Le rapport Gallois est aussi un implacable réquisitoire contre l’échec de 10 ans de politique de la droite. Quand la gauche était aux responsabilités, le commerce extérieur était excédentaire, son déficit a atteint en 2011 le chiffre record de 71 milliards d’euros. C’est un bilan sans appel d’une décennie de politique industrielle désastreuse menée sous les gouvernements de droite.

 

L’UMP, qui prétend aujourd’hui donner des leçons, a été totalement incapable d’empêcher le recul de l’industrie française quand elle était au pouvoir. La France dispose pourtant d’atouts considérables, parmi lesquels l’excellence de sa recherche publique, ses ingénieurs, la qualité de ses infrastructures et de ses services publics.

 

Le gouvernement présentera le mardi 6 novembre ses propositions et son pacte pour la compétitivité.

 

Le Parti socialiste souhaite une stratégie d’ensemble forte et durable pour notre industrie.

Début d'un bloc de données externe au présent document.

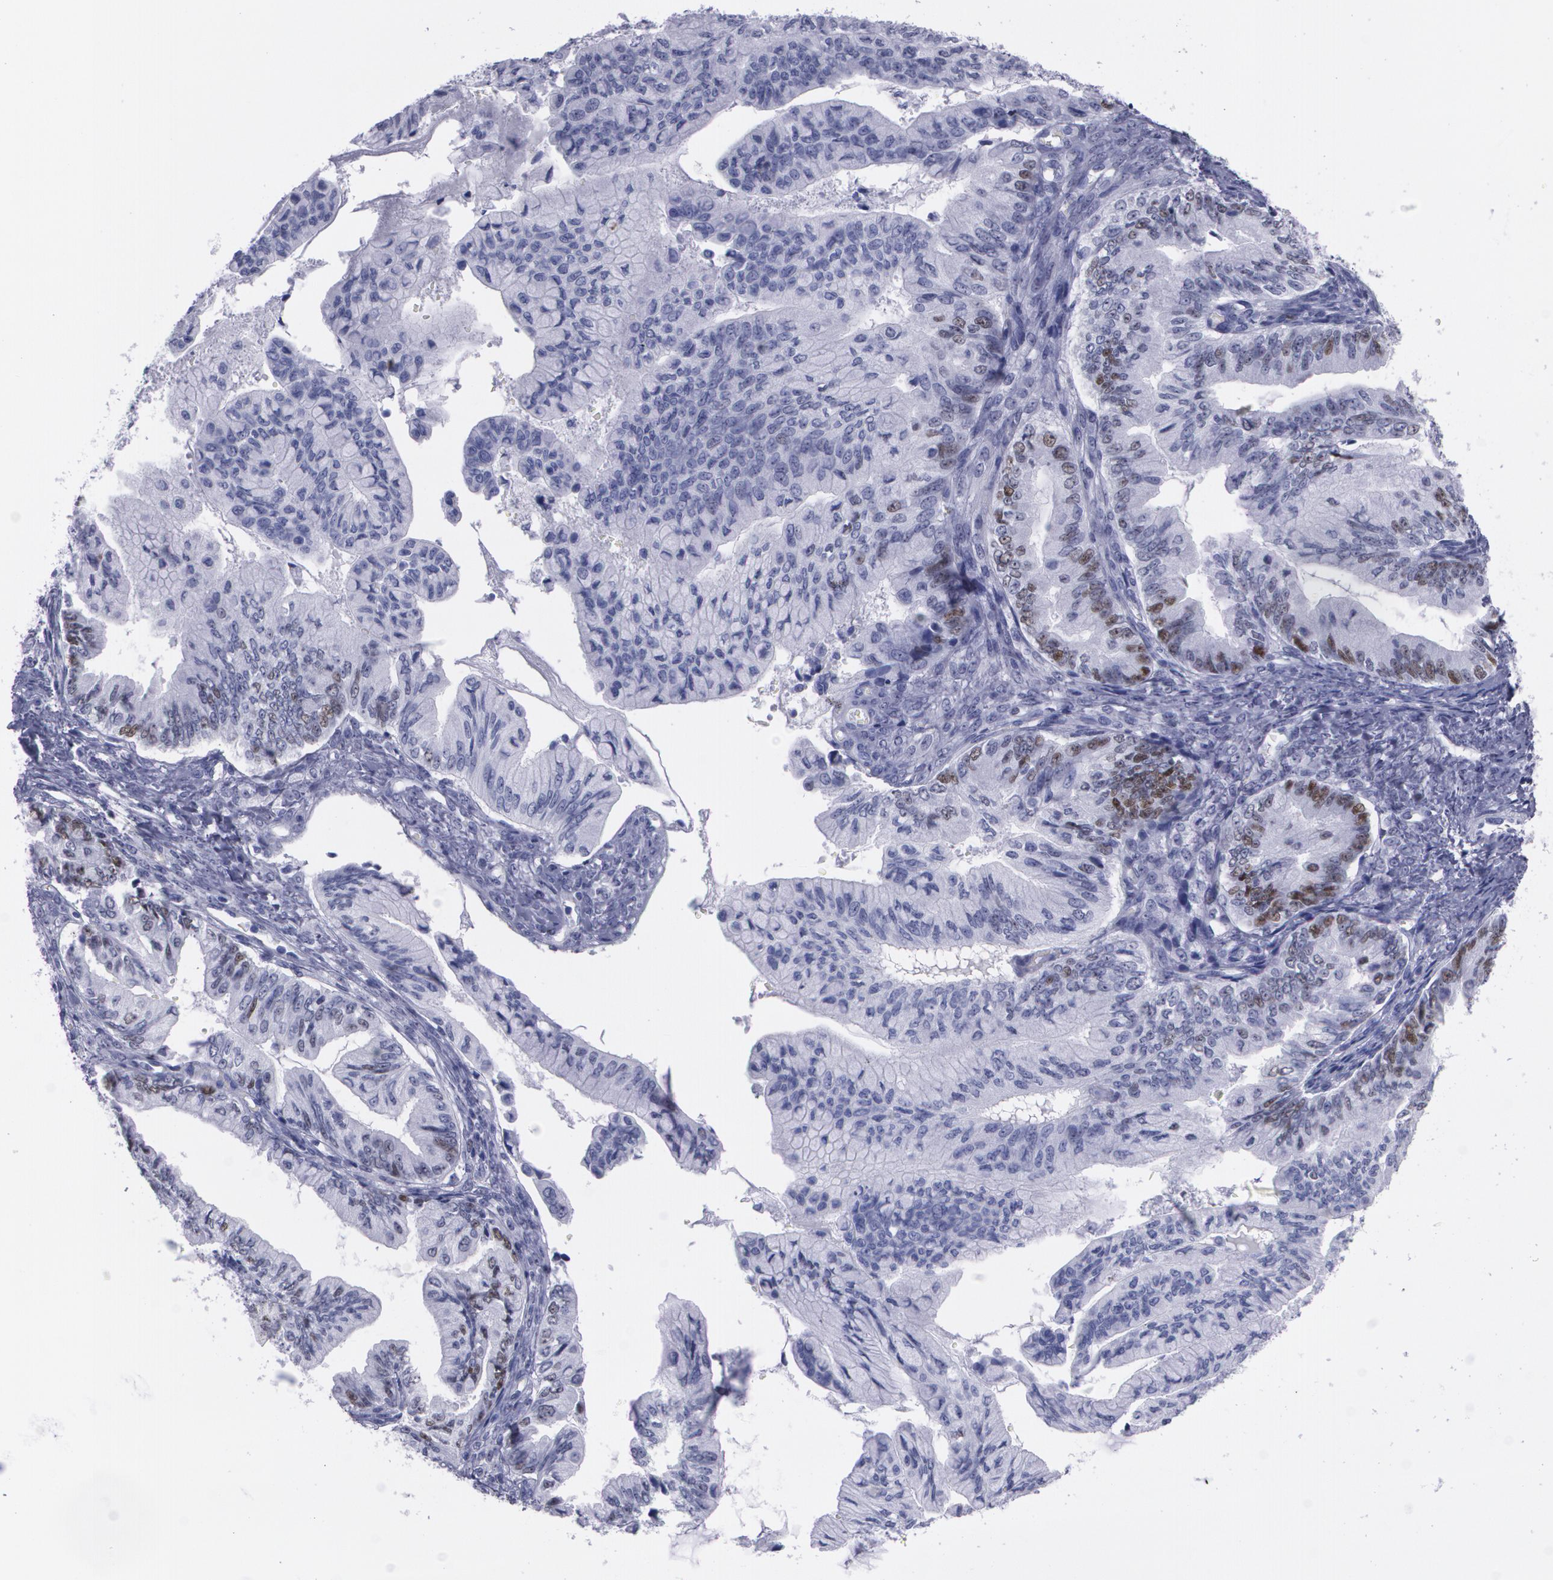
{"staining": {"intensity": "weak", "quantity": "<25%", "location": "nuclear"}, "tissue": "ovarian cancer", "cell_type": "Tumor cells", "image_type": "cancer", "snomed": [{"axis": "morphology", "description": "Cystadenocarcinoma, mucinous, NOS"}, {"axis": "topography", "description": "Ovary"}], "caption": "Immunohistochemistry photomicrograph of neoplastic tissue: ovarian cancer stained with DAB exhibits no significant protein positivity in tumor cells.", "gene": "TP53", "patient": {"sex": "female", "age": 36}}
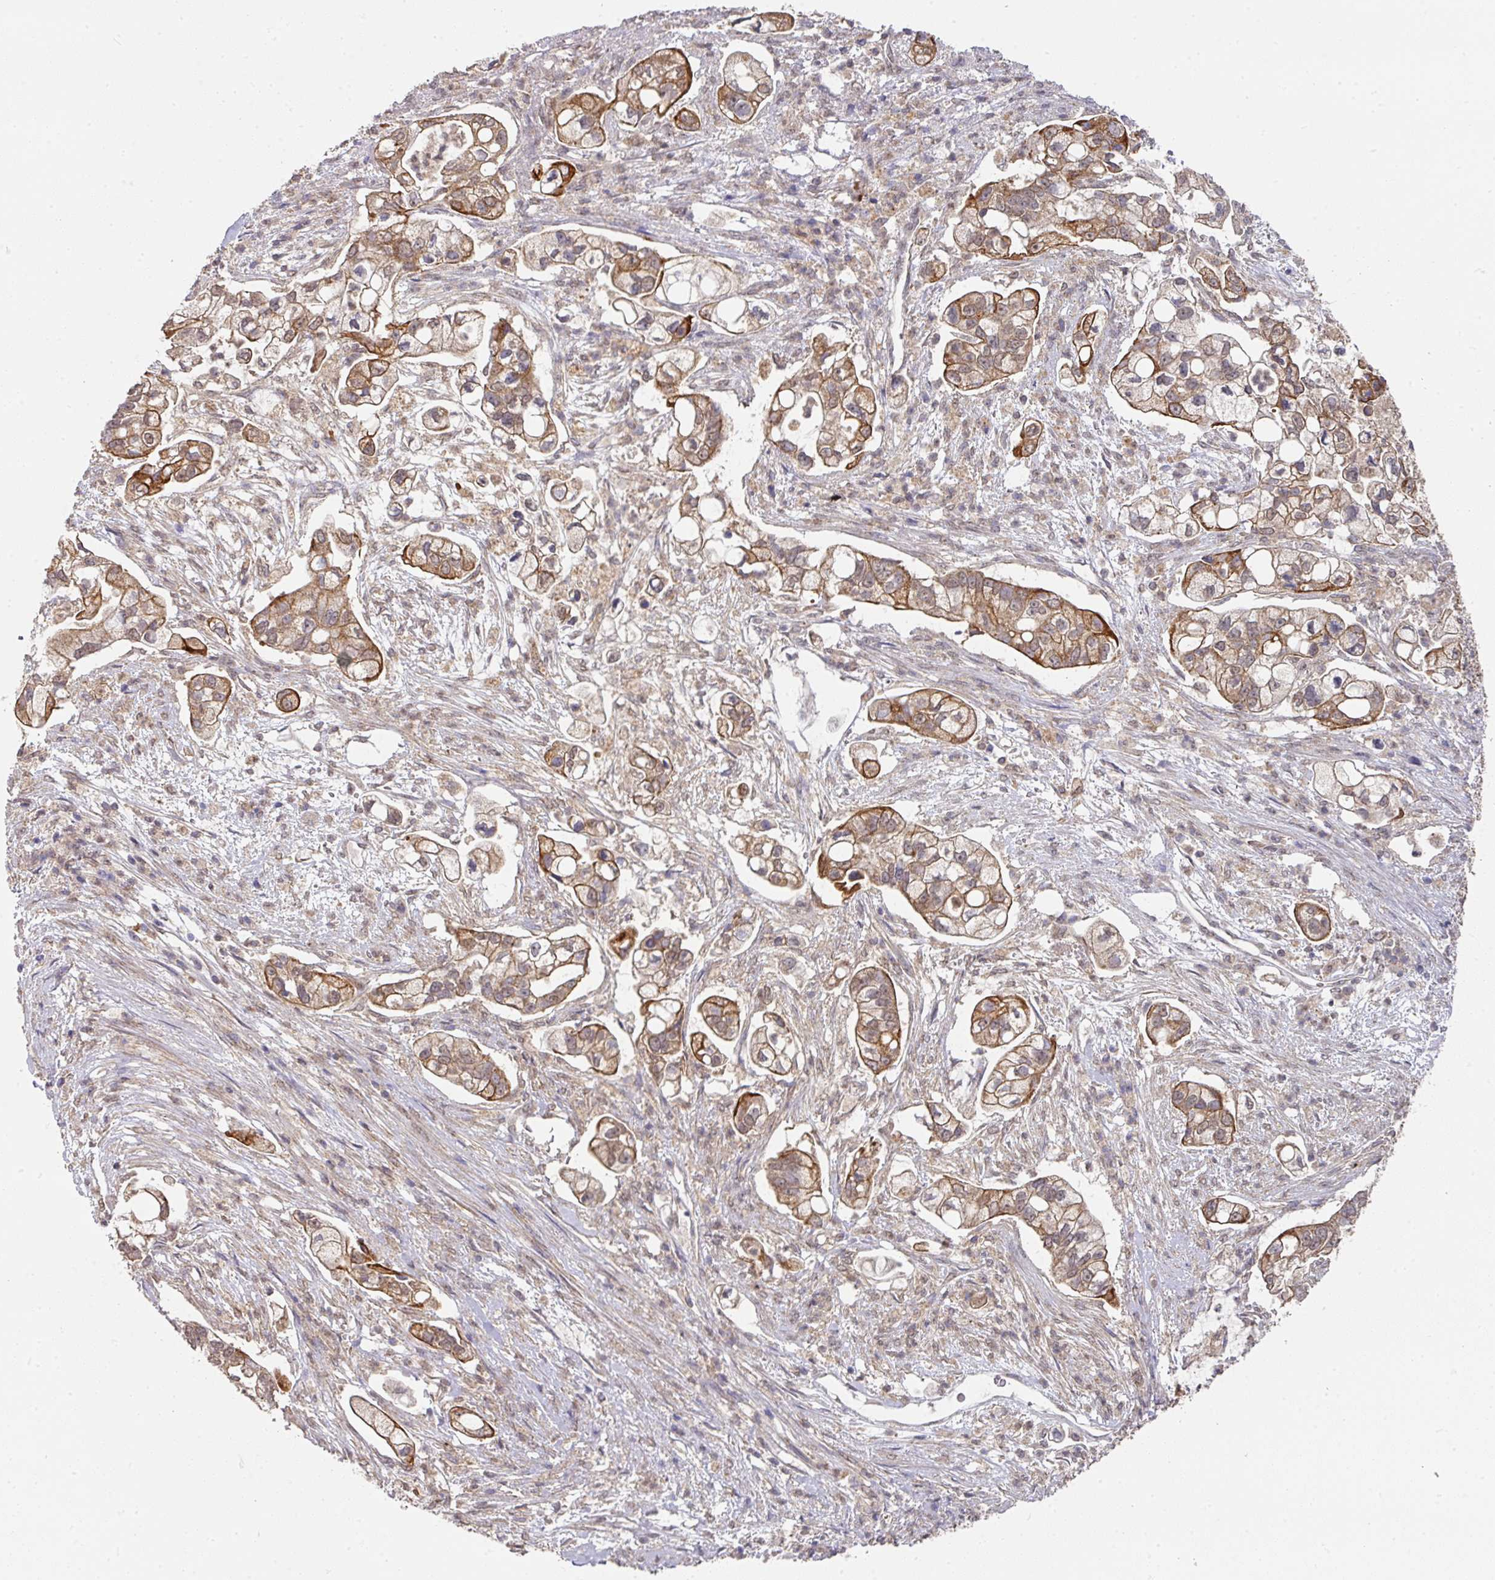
{"staining": {"intensity": "moderate", "quantity": ">75%", "location": "cytoplasmic/membranous"}, "tissue": "pancreatic cancer", "cell_type": "Tumor cells", "image_type": "cancer", "snomed": [{"axis": "morphology", "description": "Adenocarcinoma, NOS"}, {"axis": "topography", "description": "Pancreas"}], "caption": "There is medium levels of moderate cytoplasmic/membranous staining in tumor cells of adenocarcinoma (pancreatic), as demonstrated by immunohistochemical staining (brown color).", "gene": "EXTL3", "patient": {"sex": "female", "age": 69}}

Elle doit répondre aux défis de l’innovation, de l’exportation, du développement des PME, du financement de l’investissement, de la compétitivité prix et hors prix, de la formation et de la sécurisation des parcours professionnels. C’est l’avenir de l’emploi dans notre pays qui est en jeu. Pour le Parti socialiste, c’est la priorité.

 

L’ensemble de ces questions devront être débattues avec les partenaires sociaux. Le Parti socialiste appelle l’ensemble des forces sociales et économiques à se mobiliser autour d’un sursaut indispensable pour le redressement de l’industrie et de l’économie de notre pays.